Roberto González, secretario general de la Central Sandinista de Trabajadores (CST), afirmó que “efectivamente hay un desorden salarial”.

“Aquí se satanizó el planteamiento que existía (en el gobierno sandinista) de establecer un ordenamiento salarial con el llamado Sistema Nacional de Organización del Trabajo y de los Salarios (SNOTS), pero así como eso no fue tan exacto y saludable tampoco es apropiado y correcto el extremo de la liberalización a ultranzas, de tal manera que hoy por hoy no rige un sistema de organización de los salarios más que un rótulo que está colgado de una de las puertas del Ministerio del Trabajo que dice Dirección de Empleo y Salario, pero no hay un sistema establecido”, comentó.

LA PRENSA, intentó conocer la versión de la directora de esta dirección, Marbel Gamboa, pero no respondió a la solicitud de entrevista realizada durante varios días.

Según el consultor económico Néstor Avendaño, en el marco de los acuerdos con el Fondo Monetario Internacional, la política salarial mantenida desde junio de 1994 a la fecha, distingue dos sectores: el público y el privado.
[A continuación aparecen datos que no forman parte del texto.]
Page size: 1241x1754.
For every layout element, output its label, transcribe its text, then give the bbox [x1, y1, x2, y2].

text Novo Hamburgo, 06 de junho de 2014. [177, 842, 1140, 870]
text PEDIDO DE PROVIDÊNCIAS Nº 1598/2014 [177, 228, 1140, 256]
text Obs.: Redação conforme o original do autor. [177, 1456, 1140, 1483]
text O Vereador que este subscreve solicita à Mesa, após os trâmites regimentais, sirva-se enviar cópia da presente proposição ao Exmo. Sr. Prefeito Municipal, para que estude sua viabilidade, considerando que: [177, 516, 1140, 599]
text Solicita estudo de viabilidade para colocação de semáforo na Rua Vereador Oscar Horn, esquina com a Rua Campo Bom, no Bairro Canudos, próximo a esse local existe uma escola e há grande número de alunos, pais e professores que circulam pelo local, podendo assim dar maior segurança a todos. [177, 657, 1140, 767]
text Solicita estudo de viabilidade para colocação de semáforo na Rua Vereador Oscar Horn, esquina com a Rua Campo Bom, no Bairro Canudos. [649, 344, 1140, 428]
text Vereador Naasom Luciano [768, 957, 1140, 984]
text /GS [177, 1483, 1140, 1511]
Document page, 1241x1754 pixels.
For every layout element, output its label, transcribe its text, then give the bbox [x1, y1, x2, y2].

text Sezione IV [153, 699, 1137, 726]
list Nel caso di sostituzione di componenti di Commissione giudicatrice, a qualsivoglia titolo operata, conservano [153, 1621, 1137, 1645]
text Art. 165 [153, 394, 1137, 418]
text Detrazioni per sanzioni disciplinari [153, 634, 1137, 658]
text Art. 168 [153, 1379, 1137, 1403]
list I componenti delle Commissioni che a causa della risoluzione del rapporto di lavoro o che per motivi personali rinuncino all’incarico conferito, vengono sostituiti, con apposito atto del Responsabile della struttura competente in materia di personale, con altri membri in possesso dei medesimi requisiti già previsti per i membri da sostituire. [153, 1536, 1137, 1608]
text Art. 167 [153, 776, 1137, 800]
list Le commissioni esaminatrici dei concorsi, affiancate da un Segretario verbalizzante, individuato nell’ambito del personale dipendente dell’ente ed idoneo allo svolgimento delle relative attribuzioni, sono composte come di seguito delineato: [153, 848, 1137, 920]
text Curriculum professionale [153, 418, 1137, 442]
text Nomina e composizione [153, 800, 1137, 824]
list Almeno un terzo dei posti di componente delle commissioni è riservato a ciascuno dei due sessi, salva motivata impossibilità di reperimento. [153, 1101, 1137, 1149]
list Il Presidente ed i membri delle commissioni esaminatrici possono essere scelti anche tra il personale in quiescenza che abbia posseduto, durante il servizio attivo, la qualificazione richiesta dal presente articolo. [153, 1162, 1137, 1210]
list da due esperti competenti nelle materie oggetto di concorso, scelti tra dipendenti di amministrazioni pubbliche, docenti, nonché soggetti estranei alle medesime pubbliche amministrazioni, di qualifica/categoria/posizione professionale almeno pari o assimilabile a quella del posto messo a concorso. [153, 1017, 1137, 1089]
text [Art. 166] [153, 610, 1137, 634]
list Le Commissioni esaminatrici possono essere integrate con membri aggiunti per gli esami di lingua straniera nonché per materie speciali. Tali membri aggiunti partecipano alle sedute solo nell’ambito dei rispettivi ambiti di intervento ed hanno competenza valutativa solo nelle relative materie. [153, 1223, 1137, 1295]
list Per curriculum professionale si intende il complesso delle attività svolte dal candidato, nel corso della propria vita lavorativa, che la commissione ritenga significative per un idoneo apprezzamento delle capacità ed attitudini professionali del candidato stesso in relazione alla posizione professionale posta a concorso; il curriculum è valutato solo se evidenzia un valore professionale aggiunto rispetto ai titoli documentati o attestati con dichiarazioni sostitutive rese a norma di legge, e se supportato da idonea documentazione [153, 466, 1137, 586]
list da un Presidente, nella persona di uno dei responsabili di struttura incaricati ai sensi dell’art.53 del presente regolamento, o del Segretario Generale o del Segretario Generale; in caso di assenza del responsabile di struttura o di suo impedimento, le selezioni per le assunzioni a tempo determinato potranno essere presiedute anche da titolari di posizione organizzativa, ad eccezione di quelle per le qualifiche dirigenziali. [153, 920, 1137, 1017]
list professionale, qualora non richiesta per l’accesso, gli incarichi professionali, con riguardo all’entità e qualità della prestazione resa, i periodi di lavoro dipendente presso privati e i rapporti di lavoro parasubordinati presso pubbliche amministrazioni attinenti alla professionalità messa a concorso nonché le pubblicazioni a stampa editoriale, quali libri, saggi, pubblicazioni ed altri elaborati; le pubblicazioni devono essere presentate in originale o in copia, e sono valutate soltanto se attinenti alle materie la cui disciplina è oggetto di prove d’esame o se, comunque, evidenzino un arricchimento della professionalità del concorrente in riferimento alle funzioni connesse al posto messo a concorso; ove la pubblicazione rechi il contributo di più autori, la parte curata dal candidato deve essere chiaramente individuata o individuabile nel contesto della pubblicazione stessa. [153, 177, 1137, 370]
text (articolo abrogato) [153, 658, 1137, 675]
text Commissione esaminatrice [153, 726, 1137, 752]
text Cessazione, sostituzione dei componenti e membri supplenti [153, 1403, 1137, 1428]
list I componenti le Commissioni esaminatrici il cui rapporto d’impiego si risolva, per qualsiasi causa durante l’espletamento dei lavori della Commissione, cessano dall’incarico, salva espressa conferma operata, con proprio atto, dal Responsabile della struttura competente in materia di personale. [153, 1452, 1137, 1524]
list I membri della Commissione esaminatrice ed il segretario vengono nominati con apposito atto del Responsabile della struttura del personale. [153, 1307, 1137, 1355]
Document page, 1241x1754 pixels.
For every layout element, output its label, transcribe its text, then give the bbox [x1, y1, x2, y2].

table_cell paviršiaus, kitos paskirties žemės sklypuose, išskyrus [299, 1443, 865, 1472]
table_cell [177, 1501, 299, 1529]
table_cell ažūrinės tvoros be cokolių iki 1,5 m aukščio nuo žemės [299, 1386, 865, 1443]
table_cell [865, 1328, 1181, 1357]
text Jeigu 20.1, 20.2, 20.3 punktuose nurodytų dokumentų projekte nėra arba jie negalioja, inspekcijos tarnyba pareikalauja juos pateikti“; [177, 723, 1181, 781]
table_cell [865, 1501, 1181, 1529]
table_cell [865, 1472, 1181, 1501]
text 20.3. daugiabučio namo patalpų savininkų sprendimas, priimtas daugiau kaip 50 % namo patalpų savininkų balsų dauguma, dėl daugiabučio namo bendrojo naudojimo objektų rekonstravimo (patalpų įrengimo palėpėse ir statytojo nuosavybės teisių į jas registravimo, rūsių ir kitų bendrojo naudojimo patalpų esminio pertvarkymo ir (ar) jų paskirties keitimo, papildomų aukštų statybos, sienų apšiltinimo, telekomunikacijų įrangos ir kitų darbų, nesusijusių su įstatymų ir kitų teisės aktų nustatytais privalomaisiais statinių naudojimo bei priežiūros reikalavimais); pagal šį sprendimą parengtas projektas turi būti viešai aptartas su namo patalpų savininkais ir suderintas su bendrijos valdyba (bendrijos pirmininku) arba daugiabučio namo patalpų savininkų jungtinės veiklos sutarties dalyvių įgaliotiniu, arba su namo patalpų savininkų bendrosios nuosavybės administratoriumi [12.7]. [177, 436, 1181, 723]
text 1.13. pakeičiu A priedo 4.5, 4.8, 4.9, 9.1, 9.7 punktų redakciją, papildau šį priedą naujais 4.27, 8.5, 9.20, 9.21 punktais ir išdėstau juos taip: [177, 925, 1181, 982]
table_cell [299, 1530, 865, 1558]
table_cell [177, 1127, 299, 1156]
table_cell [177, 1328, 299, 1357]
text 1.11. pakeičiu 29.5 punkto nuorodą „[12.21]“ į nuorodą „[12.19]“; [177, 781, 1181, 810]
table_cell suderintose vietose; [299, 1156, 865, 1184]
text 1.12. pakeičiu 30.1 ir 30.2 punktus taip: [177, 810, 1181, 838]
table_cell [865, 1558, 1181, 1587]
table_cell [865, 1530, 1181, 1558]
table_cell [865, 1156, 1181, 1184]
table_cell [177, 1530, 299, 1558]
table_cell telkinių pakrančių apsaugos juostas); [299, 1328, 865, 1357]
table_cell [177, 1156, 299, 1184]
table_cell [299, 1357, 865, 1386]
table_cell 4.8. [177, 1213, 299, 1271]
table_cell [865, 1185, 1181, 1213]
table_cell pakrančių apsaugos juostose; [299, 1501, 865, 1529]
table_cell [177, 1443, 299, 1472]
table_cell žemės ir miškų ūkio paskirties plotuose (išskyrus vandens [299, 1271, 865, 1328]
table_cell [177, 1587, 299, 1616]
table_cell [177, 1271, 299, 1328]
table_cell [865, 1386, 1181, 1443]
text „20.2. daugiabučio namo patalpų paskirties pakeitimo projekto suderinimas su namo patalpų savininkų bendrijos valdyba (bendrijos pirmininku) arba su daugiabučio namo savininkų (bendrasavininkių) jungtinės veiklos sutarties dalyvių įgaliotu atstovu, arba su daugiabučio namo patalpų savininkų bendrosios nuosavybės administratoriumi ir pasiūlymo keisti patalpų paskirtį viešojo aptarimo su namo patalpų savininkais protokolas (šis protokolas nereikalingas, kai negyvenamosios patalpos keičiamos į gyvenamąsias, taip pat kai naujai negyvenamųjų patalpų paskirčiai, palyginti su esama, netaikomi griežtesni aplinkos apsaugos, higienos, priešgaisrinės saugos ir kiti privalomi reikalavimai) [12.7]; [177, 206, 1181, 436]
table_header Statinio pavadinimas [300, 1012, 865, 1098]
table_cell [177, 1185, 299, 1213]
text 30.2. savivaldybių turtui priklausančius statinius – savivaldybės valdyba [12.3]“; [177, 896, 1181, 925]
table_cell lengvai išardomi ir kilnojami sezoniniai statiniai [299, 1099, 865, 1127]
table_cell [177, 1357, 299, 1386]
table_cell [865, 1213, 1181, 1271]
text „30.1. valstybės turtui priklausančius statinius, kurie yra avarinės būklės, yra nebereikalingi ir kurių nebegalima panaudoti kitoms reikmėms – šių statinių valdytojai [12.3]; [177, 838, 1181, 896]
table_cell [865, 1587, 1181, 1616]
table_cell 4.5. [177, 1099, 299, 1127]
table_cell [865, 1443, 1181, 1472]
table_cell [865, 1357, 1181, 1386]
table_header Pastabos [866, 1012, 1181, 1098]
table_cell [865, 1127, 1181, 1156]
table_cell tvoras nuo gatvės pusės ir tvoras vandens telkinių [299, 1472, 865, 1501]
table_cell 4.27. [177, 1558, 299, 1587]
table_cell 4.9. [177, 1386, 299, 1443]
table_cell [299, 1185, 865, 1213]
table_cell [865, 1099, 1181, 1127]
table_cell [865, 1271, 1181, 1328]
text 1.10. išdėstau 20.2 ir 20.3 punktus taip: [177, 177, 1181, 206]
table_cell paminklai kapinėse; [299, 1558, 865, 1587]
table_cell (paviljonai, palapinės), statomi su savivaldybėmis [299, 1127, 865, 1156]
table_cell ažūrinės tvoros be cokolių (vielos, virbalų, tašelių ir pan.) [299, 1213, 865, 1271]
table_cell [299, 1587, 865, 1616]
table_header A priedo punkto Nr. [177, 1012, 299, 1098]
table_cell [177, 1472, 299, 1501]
“En el sector público la premisa fundamental es el congelamiento de los salarios, excepto para los estratos salariales muy bajos como son el magisterio, la policía y el personal médico y paramédico del sistema nacional de salud; sobre el sector privado, la premisa fundamental de la política salarial es que los salarios se determinan en función de la capacidad financiera de las empresas”, explicó Avendaño.

Además, dijo, dentro de la política salarial existe el tema del salario mínimo que afecta al sector privado y público en forma homogénea, y la ley del salario mínimo en Nicaragua indica que éste debe estar en función del costo de la canasta básica de 53 productos, teniendo en cuenta a una familia de tamaño promedio nacional de seis miembros y que dos personas trabajan, como mínimo, en cada núcleo familiar.